Try it =
Please quote exactly the opening lines of the data, from the first line to the one where "potted plant: none [522,329,599,453]" appears.

Scene change detection data =
┏━━
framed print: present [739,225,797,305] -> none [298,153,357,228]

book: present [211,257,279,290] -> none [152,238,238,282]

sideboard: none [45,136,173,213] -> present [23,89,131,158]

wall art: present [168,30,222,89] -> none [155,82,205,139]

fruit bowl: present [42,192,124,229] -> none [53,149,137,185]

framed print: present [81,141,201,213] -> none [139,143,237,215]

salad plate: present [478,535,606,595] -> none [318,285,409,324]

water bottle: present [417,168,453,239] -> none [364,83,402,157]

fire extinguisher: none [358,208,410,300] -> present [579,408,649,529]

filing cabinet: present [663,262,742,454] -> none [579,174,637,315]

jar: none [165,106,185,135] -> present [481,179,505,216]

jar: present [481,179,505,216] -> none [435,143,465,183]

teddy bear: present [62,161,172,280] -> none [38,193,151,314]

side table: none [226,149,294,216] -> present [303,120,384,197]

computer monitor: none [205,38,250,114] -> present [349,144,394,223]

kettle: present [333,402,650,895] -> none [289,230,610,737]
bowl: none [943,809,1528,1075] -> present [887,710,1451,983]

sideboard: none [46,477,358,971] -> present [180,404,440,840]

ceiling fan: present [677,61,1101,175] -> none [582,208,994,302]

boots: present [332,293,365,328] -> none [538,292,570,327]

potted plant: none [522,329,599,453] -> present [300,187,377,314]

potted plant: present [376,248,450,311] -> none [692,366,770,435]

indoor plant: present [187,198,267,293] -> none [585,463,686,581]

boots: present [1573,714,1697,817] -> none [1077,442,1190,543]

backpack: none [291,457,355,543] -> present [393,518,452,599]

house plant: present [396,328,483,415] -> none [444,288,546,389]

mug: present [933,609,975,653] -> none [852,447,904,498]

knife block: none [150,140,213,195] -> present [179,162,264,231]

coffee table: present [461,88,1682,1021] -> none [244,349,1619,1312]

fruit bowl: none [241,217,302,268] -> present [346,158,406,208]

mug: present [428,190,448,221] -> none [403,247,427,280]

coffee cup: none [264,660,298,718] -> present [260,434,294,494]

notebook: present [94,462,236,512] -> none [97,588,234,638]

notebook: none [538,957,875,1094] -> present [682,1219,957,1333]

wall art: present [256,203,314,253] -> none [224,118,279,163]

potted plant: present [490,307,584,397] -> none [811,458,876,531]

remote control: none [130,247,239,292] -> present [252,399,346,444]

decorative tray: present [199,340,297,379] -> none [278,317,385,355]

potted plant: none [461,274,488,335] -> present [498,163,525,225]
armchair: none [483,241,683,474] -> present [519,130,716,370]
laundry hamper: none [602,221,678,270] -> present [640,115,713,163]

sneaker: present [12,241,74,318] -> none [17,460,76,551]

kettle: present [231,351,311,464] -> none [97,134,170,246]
┗━━
Answer space =
framed print: present [739,225,797,305] -> none [298,153,357,228]

book: present [211,257,279,290] -> none [152,238,238,282]

sideboard: none [45,136,173,213] -> present [23,89,131,158]

wall art: present [168,30,222,89] -> none [155,82,205,139]

fruit bowl: present [42,192,124,229] -> none [53,149,137,185]

framed print: present [81,141,201,213] -> none [139,143,237,215]

salad plate: present [478,535,606,595] -> none [318,285,409,324]

water bottle: present [417,168,453,239] -> none [364,83,402,157]

fire extinguisher: none [358,208,410,300] -> present [579,408,649,529]

filing cabinet: present [663,262,742,454] -> none [579,174,637,315]

jar: none [165,106,185,135] -> present [481,179,505,216]

jar: present [481,179,505,216] -> none [435,143,465,183]

teddy bear: present [62,161,172,280] -> none [38,193,151,314]

side table: none [226,149,294,216] -> present [303,120,384,197]

computer monitor: none [205,38,250,114] -> present [349,144,394,223]

kettle: present [333,402,650,895] -> none [289,230,610,737]
bowl: none [943,809,1528,1075] -> present [887,710,1451,983]

sideboard: none [46,477,358,971] -> present [180,404,440,840]

ceiling fan: present [677,61,1101,175] -> none [582,208,994,302]

boots: present [332,293,365,328] -> none [538,292,570,327]

potted plant: none [522,329,599,453] -> present [300,187,377,314]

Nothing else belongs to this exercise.